Controversial religious rights bill passes in Virginia

WASHINGTON — A controversial bill designed to protect religious organizations from being penalized for their beliefs has passed the Virginia General Assembly.

The House of Delegates approved Senate Bill 41 Wednesday on a 59-38 vote. The Senate passed the measure last month.

“We’re establishing a state religion,” Del. Marcus Simon, D-Fairfax, stated on the House floor.

“We are saying we are going to prefer this specific set of beliefs above all others.”

Simon added that pastors, priests and rabbis already had the right to not perform any marriage ceremony as they wish.

“There are Catholic priests that won’t marry people that are divorced. There are rabbis that won’t marry people that are interfaith couples. There are people that won’t marry people after sundown on Friday night,” Simon said.
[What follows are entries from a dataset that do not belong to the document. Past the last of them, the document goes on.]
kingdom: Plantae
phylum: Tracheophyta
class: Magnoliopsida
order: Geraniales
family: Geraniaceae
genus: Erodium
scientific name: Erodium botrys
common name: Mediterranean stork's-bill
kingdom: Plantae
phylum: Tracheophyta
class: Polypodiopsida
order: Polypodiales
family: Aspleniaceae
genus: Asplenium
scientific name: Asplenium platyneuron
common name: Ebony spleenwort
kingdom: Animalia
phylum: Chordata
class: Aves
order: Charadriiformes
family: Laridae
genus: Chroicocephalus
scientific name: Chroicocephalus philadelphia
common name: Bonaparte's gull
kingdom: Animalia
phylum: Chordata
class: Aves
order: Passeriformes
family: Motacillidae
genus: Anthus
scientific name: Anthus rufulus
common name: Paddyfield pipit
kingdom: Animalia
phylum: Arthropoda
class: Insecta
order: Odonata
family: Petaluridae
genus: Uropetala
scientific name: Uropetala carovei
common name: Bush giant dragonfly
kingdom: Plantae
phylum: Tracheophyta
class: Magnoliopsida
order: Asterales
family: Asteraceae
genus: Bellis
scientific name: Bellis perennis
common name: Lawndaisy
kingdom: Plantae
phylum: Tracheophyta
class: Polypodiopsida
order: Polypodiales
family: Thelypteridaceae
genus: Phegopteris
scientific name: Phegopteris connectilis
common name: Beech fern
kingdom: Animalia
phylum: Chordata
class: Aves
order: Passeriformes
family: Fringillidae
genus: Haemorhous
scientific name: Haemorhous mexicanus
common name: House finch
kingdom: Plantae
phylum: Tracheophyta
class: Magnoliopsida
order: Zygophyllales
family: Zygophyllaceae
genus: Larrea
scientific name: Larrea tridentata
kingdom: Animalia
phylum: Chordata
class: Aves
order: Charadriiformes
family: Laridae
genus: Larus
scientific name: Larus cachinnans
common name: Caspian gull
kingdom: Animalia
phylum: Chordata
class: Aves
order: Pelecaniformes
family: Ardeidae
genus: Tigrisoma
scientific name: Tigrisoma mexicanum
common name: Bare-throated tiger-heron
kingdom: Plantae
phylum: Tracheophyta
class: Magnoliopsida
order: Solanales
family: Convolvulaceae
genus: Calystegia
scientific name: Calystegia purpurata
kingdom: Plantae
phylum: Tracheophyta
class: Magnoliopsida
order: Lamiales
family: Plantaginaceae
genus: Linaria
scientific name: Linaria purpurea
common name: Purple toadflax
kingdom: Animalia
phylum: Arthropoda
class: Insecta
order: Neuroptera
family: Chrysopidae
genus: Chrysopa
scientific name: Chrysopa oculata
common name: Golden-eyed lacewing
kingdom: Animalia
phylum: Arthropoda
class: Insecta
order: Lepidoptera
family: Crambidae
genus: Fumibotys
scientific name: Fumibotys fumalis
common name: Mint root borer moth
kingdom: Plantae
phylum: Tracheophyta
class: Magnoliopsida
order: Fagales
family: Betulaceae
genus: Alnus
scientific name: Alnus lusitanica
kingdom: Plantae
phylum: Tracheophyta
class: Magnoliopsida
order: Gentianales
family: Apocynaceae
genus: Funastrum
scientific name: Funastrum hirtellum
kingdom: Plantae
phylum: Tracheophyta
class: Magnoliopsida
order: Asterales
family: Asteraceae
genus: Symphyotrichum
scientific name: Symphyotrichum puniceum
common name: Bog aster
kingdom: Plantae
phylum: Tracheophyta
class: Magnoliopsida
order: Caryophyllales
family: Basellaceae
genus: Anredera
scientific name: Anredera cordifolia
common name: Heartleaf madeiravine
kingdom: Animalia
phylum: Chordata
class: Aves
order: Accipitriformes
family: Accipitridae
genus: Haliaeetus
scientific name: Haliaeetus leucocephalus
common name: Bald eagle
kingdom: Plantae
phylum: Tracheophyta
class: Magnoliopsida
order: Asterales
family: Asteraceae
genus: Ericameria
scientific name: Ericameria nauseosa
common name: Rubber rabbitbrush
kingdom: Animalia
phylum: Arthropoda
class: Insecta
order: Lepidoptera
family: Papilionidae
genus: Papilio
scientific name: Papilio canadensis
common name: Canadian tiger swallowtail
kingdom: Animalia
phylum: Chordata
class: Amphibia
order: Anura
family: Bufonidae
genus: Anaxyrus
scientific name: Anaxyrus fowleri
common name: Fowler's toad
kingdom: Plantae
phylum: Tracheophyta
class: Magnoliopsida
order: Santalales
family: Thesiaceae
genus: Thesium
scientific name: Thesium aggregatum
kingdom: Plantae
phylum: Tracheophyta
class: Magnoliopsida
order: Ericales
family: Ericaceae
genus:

“Nobody has ever tried to make those people marry anybody they didn’t want to.”

Del. Robert Marshall said opposition to the bill comes from an effort to “want to excise out from the public square individuals who accept and practice only what marriage was understood for millennia.”

“If you want to protect what has been the common understanding for people as different as Napoleon or Socrates or anybody, marriage is between one man and one woman, and to say anything else and to punish with the public power of either tax status or licensure or recognition or derecognition in any way, I think, is improper,” he said.

“But it is telling how far people want to go with the quote, ‘freedom to marry.'”

The bill doesn’t just apply to individuals or organizations who refuse to officiate or offer services for a marriage ceremony. The legislation also protects other institutions, like religious schools, from being penalized by the government for its beliefs.

“Of course that is correct, that is the whole point,” said bill supporter Del. Todd Gilbert, R-Shenandoah, when asked by a colleague to clarify.

“Religious institutions have these deeply held religious beliefs that they do mean something to these religious institutions just as has been contemplated throughout our history that we respect those beliefs.”

After the Senate and House work out minor changes made to the bill in the House, the legislation will go to the governor’s office to be signed.

Gov. Terry McAuliffe is expected to veto the measure.